Ce que nous pouvons apporter

L’arrivée de ce nouveau Boeing 777 ouvre une nouvelle étape dans ce développement. Il est en effet un outil pour le désenclavement d’un autre pays. C’est en effet le seul appareil capable d’assurer une desserte sans escale de l’Europe depuis Mayotte. C’est cet atout qui a été salué vendredi par les élus de Mayotte.
Ainsi, ce sont donc des Réunionnais qui contribuent à apporter une solution à un problème d’un peuple de notre région. Nous nous situons là en plein dans la démarche du co-développement.
Souhaitons que d’autres initiatives de cet ordre permettent de faire vivre cette alternative à l’ultralibéralisme destructeur que des puissances extérieures à notre région tentent de nous imposer.

Manuel Marchal


Un exploit au quotidien

Gérard Ethève, PDG d’Air Austral, a rappelé sa préoccupation principale : comment transporter en toute sécurité plus d’un million de passagers par an dans un environnement en constante évolution.
Il rappelle que lorsqu’Air Austral a commencé à effectuer des vols long-courriers en 2003, le prix du kérosène était cinq fois moins cher qu’aujourd’hui. Ce carburant a vu notamment son prix doubler depuis deux ans. Cela n’est pas sans conséquence sur les charges de la compagnie. Cela permet donc de se rendre compte de tous les efforts qui sont faits pour maintenir des prix au plus bas en sachant qu’Air Austral ne dispose que d’une dizaine d’avions, contre plusieurs centaines pour un de ses concurrents.


Au sujet des litiges

Interrogé par la journaliste de Réunion Première sur le nombre de litiges relatif au personnel relaté dans la presse, Gérard Ethève a précisé qu’il connaît une compagnie aérienne employant 50.000 salariés qui est en litige avec 5.000 d’entre eux, soit 10%. À Air Austral, la proportion de litiges est de l’ordre de 0,3%.
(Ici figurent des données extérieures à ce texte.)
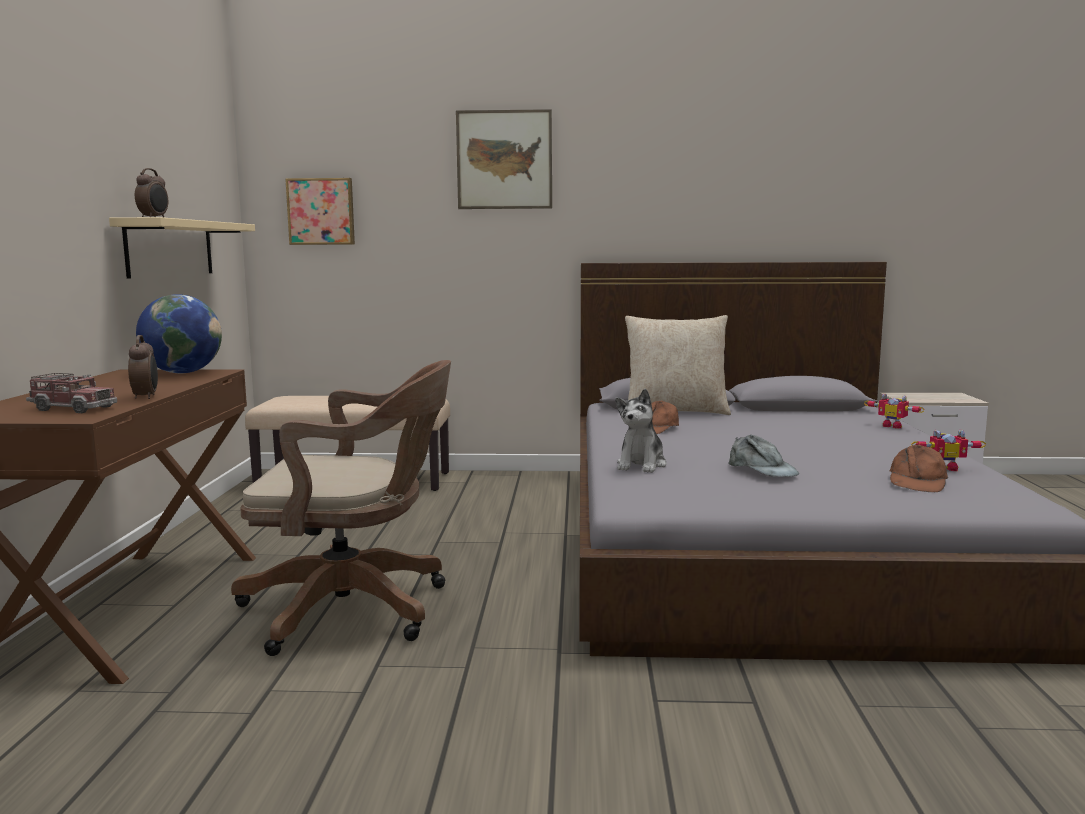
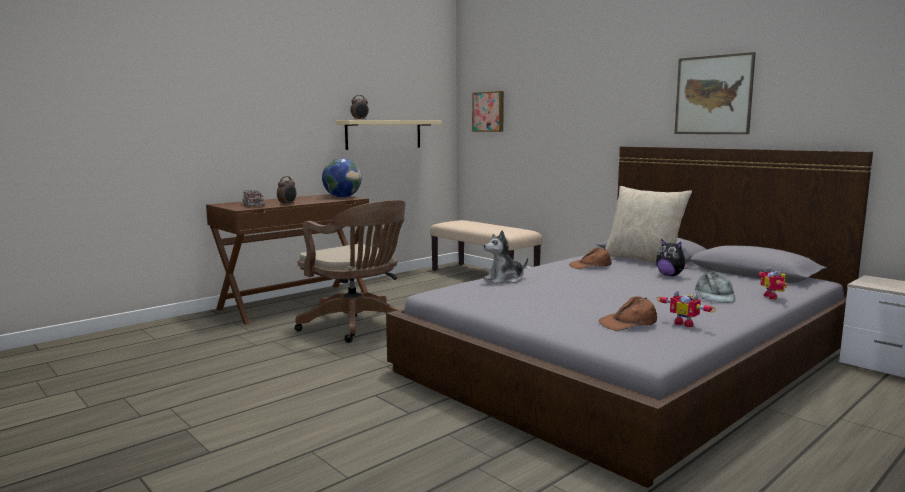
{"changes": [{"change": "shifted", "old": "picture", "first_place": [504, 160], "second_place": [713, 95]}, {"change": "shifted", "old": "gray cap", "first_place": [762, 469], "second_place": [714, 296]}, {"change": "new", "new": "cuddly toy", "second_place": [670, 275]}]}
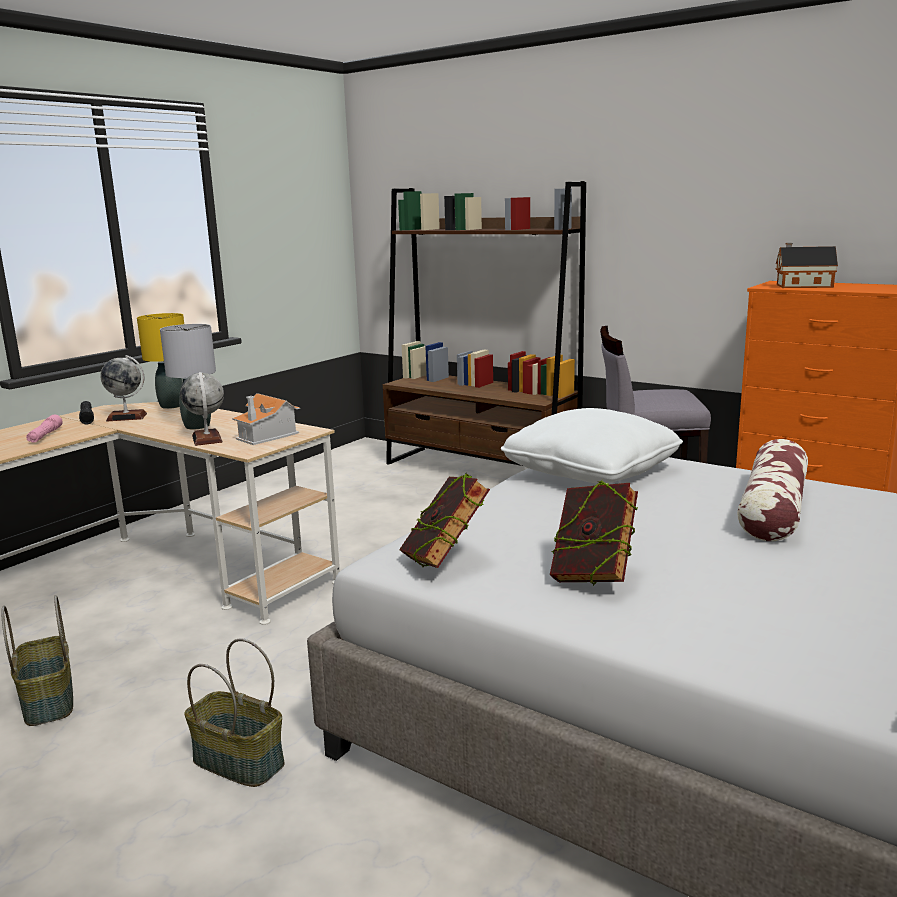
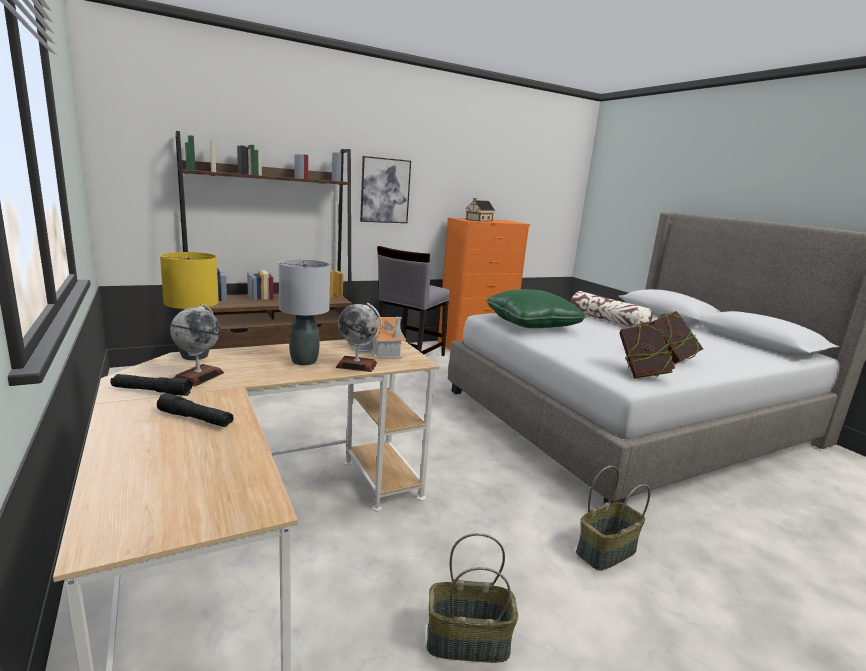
{"changes": [{"change": "repainted", "old": "white pillow", "new": "green-coloured pillow", "first_place": [590, 472], "second_place": [531, 324]}, {"change": "repainted", "old": "pinkish flashlight", "new": "blackish flashlight", "first_place": [45, 435], "second_place": [195, 419]}, {"change": "new", "new": "picture", "second_place": [385, 190]}]}
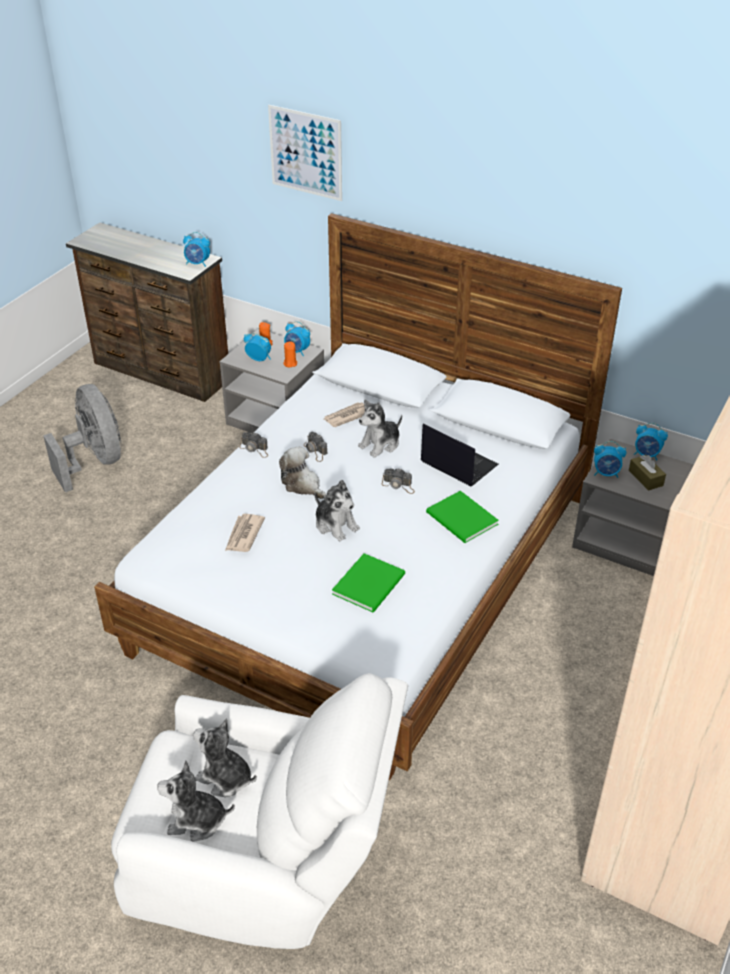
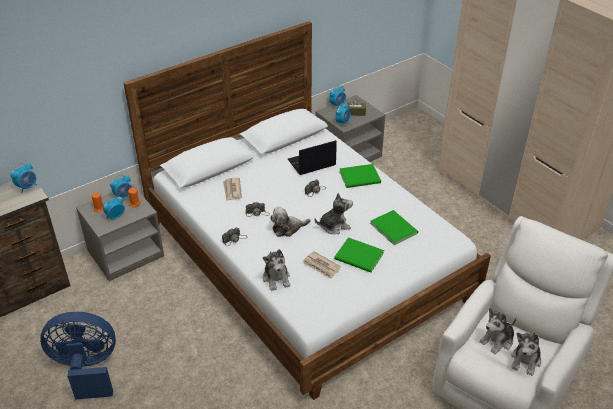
{"changes": [{"change": "gone", "old": "picture", "first_place": [305, 153]}, {"change": "repainted", "old": "gray electric fan", "new": "blue electric fan", "first_place": [95, 462], "second_place": [87, 369]}, {"change": "shifted", "old": "cuddly toy", "first_place": [380, 444], "second_place": [276, 278]}, {"change": "new", "new": "green-coloured bound book", "second_place": [359, 257]}]}
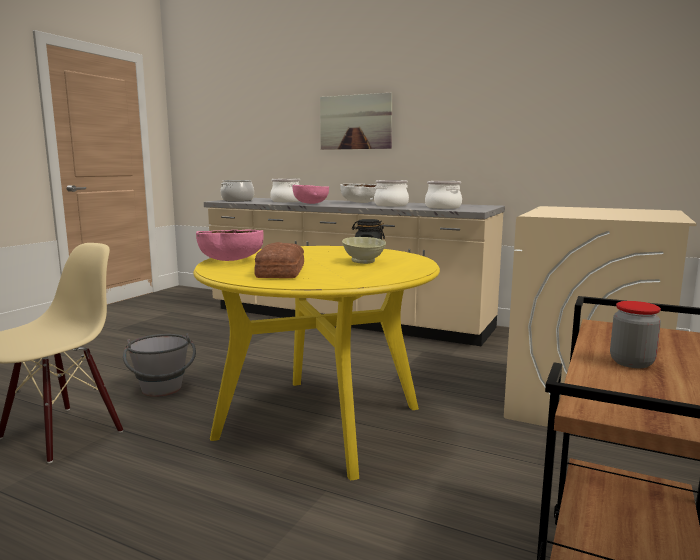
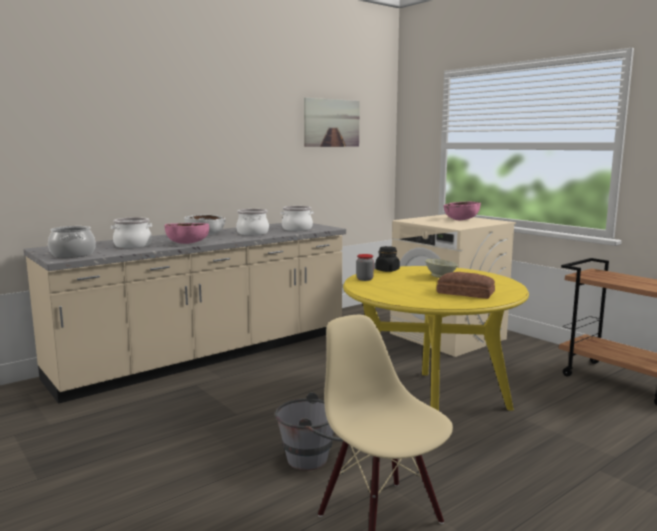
{"changes": [{"change": "shifted", "old": "picture", "first_place": [355, 122], "second_place": [331, 123]}, {"change": "shifted", "old": "pinkish serving bowl", "first_place": [231, 261], "second_place": [461, 220]}, {"change": "shifted", "old": "storage jar", "first_place": [631, 362], "second_place": [364, 279]}]}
Dans 12 ans, l’avion appartiendra à Air Austral

À la différence des premiers Boeing 777 d’Air Austral qui avaient été loués auprès de ILFC, ce nouvel avion bénéficie d’un plan de financement totalement différent. C’est Boeing qui a avancé l’argent à la compagnie pour qu’elle puisse acquérir l’avion. Air Austral va ensuite rembourser et au bout de 12 ans, l’avion lui appartiendra.
Ce type de financement montre tout le sérieux et la confiance qu’inspirent Air Austral auprès des plus importants acteurs de l’aviation, a expliqué Gérard Ethève.